Tuesday, February 28, 2012

Not Missing One Moment, Being Missed

So what does one do when preparing to fly transatlantic to Croatia driving on to Livno, Bosnia?  Pray.  Check and recheck packing.  Purchase requested items to take, bringing some comforts from home to some special people who have no access to them where they are.  Pray some more.  Try and finish a whole host of reading material so I can finish a paper for my next class before I leave, sending it to my 'professor' (my pastor).  And pray even more.

I have to pinch myself that I, this guy, this person, gets the opportunity to go on this trip to work with and spend time with some people whom I admire greatly.  My faith, my walk with my God, continues leading me into adventures of incredible proportions for His glory.  I suppose if I were the best of the best of teachers, I'd get all puffed up and become 'untouchable' or out of touch with reality, but the reality is that I am just doing what I feel called to; to love people, all people, wherever they are even if I don't speak their language.

Ah, but what I learned from my grandma as I grew up, is that even though we could not 'talk' (she only spoke Okinawan Japanese mixed with Hawaiian), we could communicate and what we communicated best, being present together was love.  We did it by just sitting together laughing.  She did it best by pinching my cheek and rattling off something that made me feel like she was proud and deeply loved me.  She also did it by shoving $20 bills in my pockets (just another of her generosities).  And I did it by hugging her and smiling with all the love a growing grandson could muster.  I would not miss one moment together for anything.  Even though she is long gone, I can still hear her laugh and feel her love...and, I miss her.

I go only for a week.  I go to invest.  I go because I feel called...and I wonder if I too will be missed when I depart.  The only way that will happen is if I don't go just to share some lessons and help guide them to integrated, hands-on learning.  When I leave, I want the spirit of Jesus residing in me to be that which they miss.  It is nice that a man, this guy, would care for them.  But it is more important they feel the God who cares for them.  If I get it right, they will miss me.  Not because of the greatness of Bob, but because of the greatness of God.  He has led me to be the teacher I am transforming this heart into one more like His.

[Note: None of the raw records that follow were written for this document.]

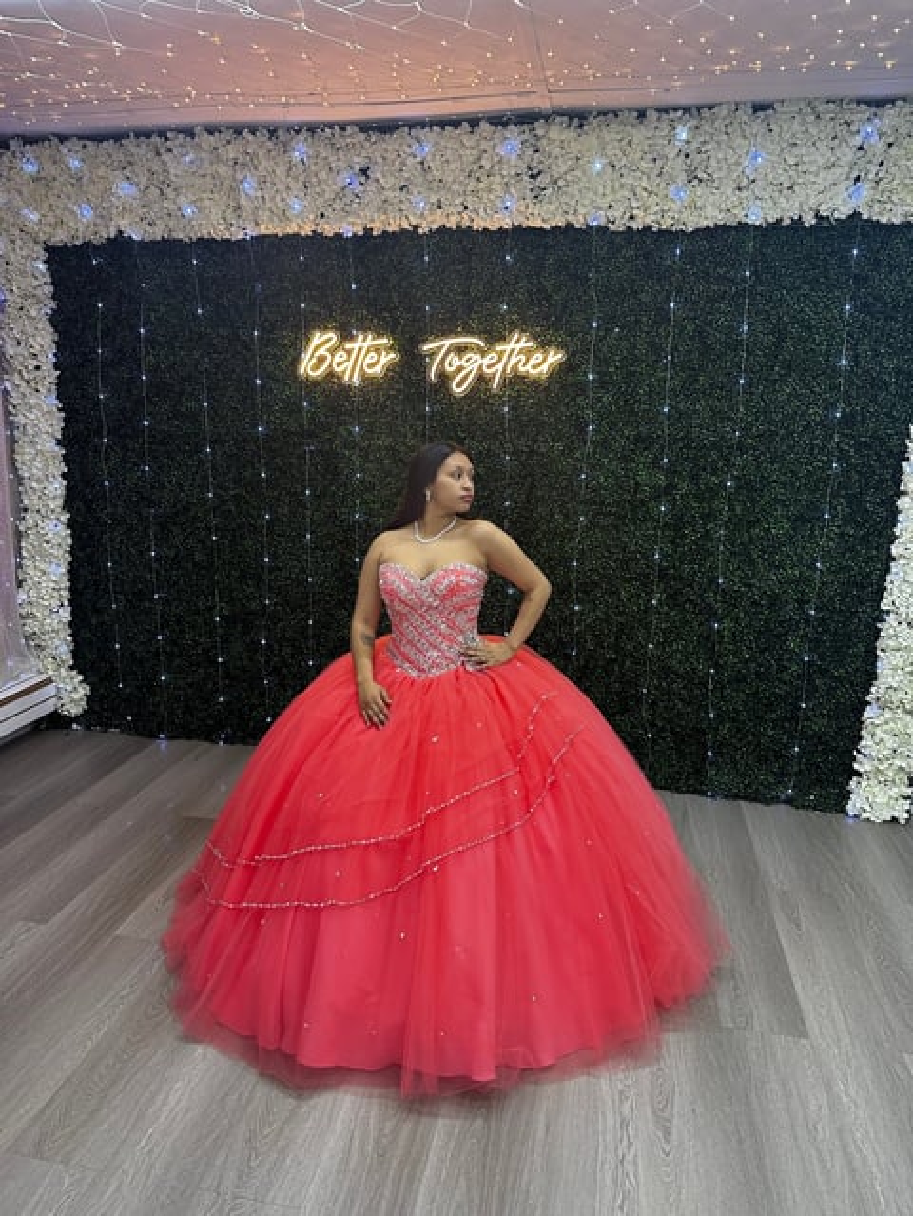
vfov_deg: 71.6
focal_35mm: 24
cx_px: 456
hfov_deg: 56.9
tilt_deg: -12.0
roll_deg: -1.7
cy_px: 608
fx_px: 843
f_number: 1.78
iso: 200
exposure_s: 1/120
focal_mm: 6.86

My plane leaves Saturday at 6:40am and I arrive in Croatia at 11:40am Sunday (Sunday 2:40am our time).  We'll eat lunch and then travel a bit over an hour (as best I remember) across the border and into Livno.  They may have an introductory meeting with my interpreters and I, mushbrained as I will be, will muddle through it, or it may occur on Monday.  I will have a day to reset my clock back 9 hours and then press forward into the activities and festivities planned for us.  I will be teaching in classrooms with Jr. Highers and potentially in a high school.  I will also teach in conference with teachers of many grade levels. 

Are you with me?  Will you join me with your prayers?  Will you pray that my connections with the teachers and missional servants there be refreshing and sweet?  Would you pray that a people steeped in mistrust and strife would connect with the sincerity and honesty of my heart in response to God's call? Would you pray that the students would be responsive and respectful as I (one without relationship to them) contribute to their learning?  And, would you pray for my health as I try to recover from this 'cold' I currently have before I leave and function with a messed up body clock?  Maybe working at Lowe's with all the irregular scheduling has prepared me for what may happen there? 

Thanks for reading and especially, thanks for your prayers.  This is kingdom work as together we stand together in covenant with our King!  I want to be faithful not missing one moment.  Not missing the reason I am sent, and is so doing as I leave, being missed because of the good accomplished by God, while present together.